[Extracted records]
_____
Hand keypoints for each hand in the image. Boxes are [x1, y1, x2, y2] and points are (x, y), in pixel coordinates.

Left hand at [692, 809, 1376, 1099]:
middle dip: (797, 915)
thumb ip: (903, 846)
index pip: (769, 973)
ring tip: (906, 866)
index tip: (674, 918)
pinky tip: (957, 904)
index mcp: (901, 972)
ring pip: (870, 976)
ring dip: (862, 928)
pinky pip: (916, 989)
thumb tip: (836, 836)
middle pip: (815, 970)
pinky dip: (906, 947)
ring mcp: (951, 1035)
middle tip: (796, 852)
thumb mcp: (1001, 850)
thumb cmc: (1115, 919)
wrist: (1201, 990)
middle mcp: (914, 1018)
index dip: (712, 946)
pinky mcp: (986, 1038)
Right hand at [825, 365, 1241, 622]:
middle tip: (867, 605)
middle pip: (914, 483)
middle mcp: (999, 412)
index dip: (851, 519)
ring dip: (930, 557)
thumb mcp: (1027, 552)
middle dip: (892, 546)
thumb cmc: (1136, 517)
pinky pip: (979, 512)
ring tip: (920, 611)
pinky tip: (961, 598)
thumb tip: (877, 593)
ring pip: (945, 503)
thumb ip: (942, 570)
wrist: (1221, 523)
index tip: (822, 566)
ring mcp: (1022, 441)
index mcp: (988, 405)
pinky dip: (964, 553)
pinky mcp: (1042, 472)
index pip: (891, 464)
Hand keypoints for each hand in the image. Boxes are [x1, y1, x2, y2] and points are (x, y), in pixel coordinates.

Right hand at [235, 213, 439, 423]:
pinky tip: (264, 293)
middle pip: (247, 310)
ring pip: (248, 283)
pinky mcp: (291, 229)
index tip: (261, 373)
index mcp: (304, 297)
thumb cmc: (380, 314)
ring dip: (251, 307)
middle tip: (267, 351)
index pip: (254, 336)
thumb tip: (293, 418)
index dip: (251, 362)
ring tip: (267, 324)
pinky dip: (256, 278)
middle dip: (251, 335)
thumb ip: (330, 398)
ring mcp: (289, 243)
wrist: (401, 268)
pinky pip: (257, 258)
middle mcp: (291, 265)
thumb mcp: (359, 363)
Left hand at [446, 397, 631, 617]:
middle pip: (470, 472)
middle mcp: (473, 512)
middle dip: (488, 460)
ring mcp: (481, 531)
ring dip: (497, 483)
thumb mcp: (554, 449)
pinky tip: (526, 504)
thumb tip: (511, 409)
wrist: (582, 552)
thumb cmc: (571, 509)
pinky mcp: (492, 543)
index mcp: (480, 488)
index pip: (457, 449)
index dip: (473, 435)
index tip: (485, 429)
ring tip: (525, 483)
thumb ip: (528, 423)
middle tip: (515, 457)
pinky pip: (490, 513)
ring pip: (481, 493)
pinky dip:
_____
* [Exercise aim] Each line from the one with "thumb cmc: (571, 509)" through the end of the entries above must be set down exactly, both end lines included, and no other line may appear.

* [Answer space]
thumb cmc: (571, 509)
pinky mcp: (492, 543)
index mcp: (480, 488)
index pip: (457, 449)
index dip: (473, 435)
index tip: (485, 429)
ring tip: (525, 483)
thumb ip: (528, 423)
middle tip: (515, 457)
pinky pip: (490, 513)
ring pip: (481, 493)
pinky dip:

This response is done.